Üyelerinin en büyük girdi kalemlerinin belge ve laboratuvar maliyetleri olduğunu aktaran Arslan, organik üretim sertifikasının yaklaşık bin Euro’ya mal olduğunu ifade etti. Ürün analiz işlemlerinin de hesaba katıldığında girdi maliyetlerini yükseldiğini söyleyen Arslan, “Organik üretimin artırılması için belge ve analiz ücretlerinin düşürülmesi gerekiyor. Bunun için de merkezi ve yerel kuruluşların desteğine ihtiyacımız var. Devletimiz dekar başına bir miktar organik üreticileri destekliyor. Ancak yüksek belge ve laboratuvar ücretleri üretimi olumsuz etkiliyor” diye konuştu.

“Organik pazarlar için belediyelerle görüşüyoruz”

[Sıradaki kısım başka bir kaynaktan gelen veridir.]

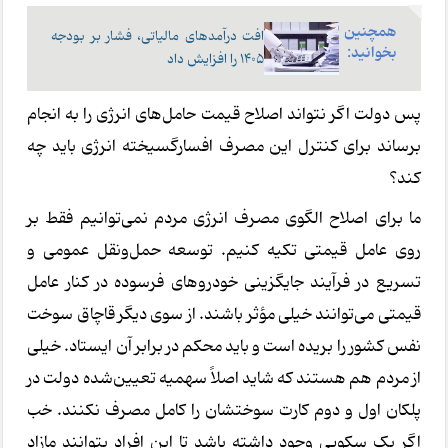
همچنین
افت درآمدهای مالیاتی، فشار بر بودجه
بخوانید:
۱۴۰۵ را افزایش داد
پس دولت اگر نتواند اصلاح قیمت حامل‌های انرژی را به انجام
برساند برای کنترل این مصرف افسارگسیخته انرژی باید چه
کند؟
ما برای اصلاح الگوی مصرف انرژی مردم نمی‌توانیم فقط بر
روی عامل قیمتی تکیه کنیم. توسعه حمل‌ونقل عمومی و
تسریع در فرآیند جایگزینی خودروهای فرسوده در کنار عامل
قیمتی می‌توانند خیلی مؤثر باشند. از سوی دیگر قاچاق سوخت
نفس کشور را بریده است و باید محکم در برابر آن ایستاد. خیلی
از مردم هم هستند که شاید اصلاً سهمیه تعیین‌شده دولت در
پلکان اول و دوم کارت سوختشان را کامل مصرف نکنند. خب
اگر یک سکویی وجود داشته باشد تا این افراد بتوانند مازاد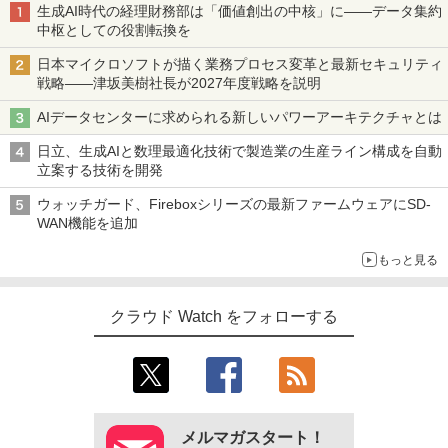
生成AI時代の経理財務部は「価値創出の中核」に――データ集約
中枢としての役割転換を
日本マイクロソフトが描く業務プロセス変革と最新セキュリティ
戦略――津坂美樹社長が2027年度戦略を説明
AIデータセンターに求められる新しいパワーアーキテクチャとは
日立、生成AIと数理最適化技術で製造業の生産ライン構成を自動
立案する技術を開発
ウォッチガード、Fireboxシリーズの最新ファームウェアにSD-
WAN機能を追加
もっと見る
クラウド Watch をフォローする
メルマガスタート！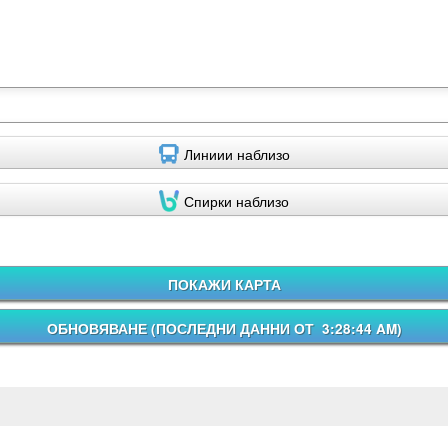
Линиии наблизо
Спирки наблизо
ПОКАЖИ КАРТА
ОБНОВЯВАНЕ (
ПОСЛЕДНИ ДАННИ ОТ 3:28:44 AM
)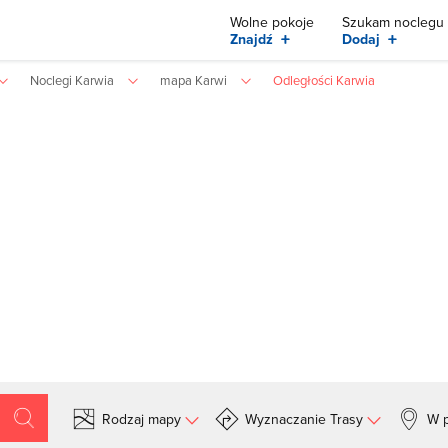
Wolne pokoje
Szukam noclegu
+
+
Znajdź
Dodaj
Noclegi Karwia
mapa Karwi
Odległości Karwia
Rodzaj mapy
Wyznaczanie Trasy
W p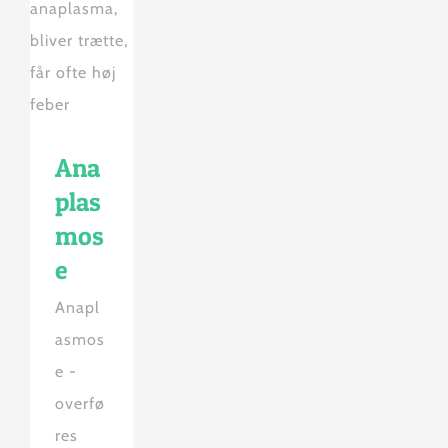
Ana
plas
mos
e
Anapl
asmos
e -
overfø
res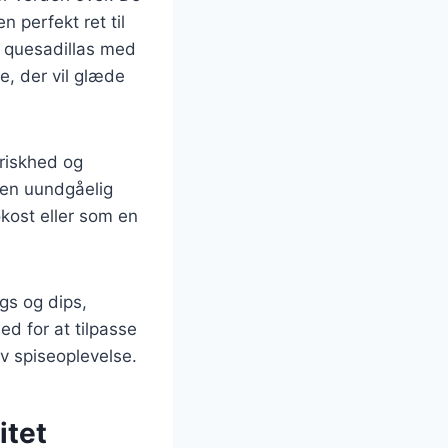
n perfekt ret til
t: quesadillas med
, der vil glæde
friskhed og
 en uundgåelig
kost eller som en
ngs og dips,
d for at tilpasse
iv spiseoplevelse.
itet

Organik ürünlerin pazarlamasında sorun yaşadıklarını kaydeden Yağmur Arslan, şunları söyledi: “Pandemide e-satışa yönelim pazarlama sorununu çözmedi. Bunun için geleneksel pazarlamaya ihtiyacımız var. Semt pazarları bu alanda en önemli araçlardan biri. Mersin Büyükşehir Belediyesi, Tarsus Belediyesi ve Mersinden Koop ile birlikte bu alanda kentimizde belirli noktalara organik pazarların kurulması için proje hazırlıklarımız ve görüşmelerimiz devam ediyor.” Konvansiyonel üretim metotlarında kullanılan kimyasal zehir ve gübreler nedeniyle tarımsal arazilerimizin her geçen gün azaldığını kaydeden Yağmur Arslan, yoğun kimyasal kullanımının önüne geçilmediği takdirde tarımsal üretimde geri dönülmez facialarla karşı karşıya kalınacağını belirtti. Kimyasal erozyona uğramış bir arazinin yüksek maliyetle ortalama 3 yıl içinde rehabilite edilebildiğini ifade eden Arslan, “İhtiyacımız olan tek şey bütüncül organik üretime geçiş stratejisidir” dedi.